Après la guerre au Liban, et même si Hosni Moubarak insiste sur la nécessité d’un règlement politique de la crise nucléaire iranienne, le Conseil de coopération du Golfe, qui regroupe les monarchies de la péninsule arabique, évoque des ambitions nucléaires. Puis le roi Abdallah II de Jordanie déclare envisager de "recourir à l’énergie nucléaire à des fins civiles. La Jordanie souhaitait voir une zone dénucléarisée mais, depuis l’été 2006, les règles ont changé".
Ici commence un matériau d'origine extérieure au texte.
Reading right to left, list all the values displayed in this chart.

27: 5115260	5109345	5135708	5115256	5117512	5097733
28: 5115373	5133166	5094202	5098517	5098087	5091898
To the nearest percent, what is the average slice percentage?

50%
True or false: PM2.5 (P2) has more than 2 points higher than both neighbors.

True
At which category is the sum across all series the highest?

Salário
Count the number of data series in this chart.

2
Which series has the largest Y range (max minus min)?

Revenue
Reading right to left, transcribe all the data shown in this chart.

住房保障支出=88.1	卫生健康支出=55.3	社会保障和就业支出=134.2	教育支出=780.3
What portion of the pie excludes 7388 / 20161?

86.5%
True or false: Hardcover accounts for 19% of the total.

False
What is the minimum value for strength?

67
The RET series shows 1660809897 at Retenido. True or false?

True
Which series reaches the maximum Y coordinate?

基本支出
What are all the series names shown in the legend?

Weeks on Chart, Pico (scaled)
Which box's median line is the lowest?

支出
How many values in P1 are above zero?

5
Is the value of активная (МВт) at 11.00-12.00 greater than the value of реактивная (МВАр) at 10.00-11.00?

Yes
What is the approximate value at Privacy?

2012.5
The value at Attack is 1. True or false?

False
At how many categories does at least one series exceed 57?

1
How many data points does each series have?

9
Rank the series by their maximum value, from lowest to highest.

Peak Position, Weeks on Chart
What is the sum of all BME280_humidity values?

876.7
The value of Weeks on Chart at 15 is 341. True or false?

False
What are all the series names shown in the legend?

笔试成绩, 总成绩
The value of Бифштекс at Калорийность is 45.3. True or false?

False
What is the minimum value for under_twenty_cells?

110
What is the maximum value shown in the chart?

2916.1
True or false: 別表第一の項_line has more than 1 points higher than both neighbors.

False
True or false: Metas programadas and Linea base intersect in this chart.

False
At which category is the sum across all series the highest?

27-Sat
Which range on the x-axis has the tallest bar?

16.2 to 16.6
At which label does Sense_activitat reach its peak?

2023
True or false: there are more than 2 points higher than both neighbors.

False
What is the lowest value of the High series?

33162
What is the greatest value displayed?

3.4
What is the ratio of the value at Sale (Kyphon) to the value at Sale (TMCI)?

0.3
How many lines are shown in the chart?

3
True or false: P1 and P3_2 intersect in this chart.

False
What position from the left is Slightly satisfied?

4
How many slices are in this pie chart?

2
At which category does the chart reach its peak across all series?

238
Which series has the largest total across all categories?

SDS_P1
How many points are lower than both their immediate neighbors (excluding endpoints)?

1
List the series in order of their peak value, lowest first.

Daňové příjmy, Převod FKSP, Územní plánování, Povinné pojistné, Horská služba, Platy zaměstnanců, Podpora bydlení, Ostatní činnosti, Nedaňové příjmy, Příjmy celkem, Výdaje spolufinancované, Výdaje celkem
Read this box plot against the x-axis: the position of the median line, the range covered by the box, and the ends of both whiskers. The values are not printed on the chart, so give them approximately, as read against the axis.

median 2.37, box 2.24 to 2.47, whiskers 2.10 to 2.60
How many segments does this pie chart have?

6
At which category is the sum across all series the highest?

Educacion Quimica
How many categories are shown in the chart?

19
Ces bouleversements régionaux expliquent le revirement américain. Si l’Iran persiste, il lui faudra compter avec le potentiel nucléaire des pays arabes sunnites. Après avoir soutenu "l’exception" israélienne, Washington pourrait privilégier un Moyen-Orient muni de plusieurs pôles "dissuasifs".

Le programme nucléaire égyptien - dont l’achèvement est prévu pour 2020 - est encore loin de pouvoir se transformer, techniquement, en potentiel militaire. Mais l’Egypte possède le potentiel humain pour le mener à bien. Et les pays du Golfe, Arabie saoudite en tête, semblent prêts à payer une partie de l’addition


Mme Rice "préoccupée" par le référendum en Egypte

La secrétaire d’Etat américaine, Condoleezza Rice, s’est déclarée, vendredi 23 mars, "réellement préoccupée" par la décision du président égyptien, Hosni Moubarak, d’organiser de façon précipitée un référendum sur des amendements constitutionnels contestés. "Les Egyptiens s’étaient fixé eux-mêmes certains objectifs et on espérait que ce serait un processus qui donnerait la parole à tous les Egyptiens. Je crains que cet espoir ne soit pas atteint", a déclaré Mme Rice. L’opposition égyptienne, qui a décidé de boycotter le référendum, a critiqué la tenue de ce scrutin, lundi 26 mars, une semaine après l’adoption par le Parlement de 34 amendements qu’elle juge "antidémocratiques". - (AFP.)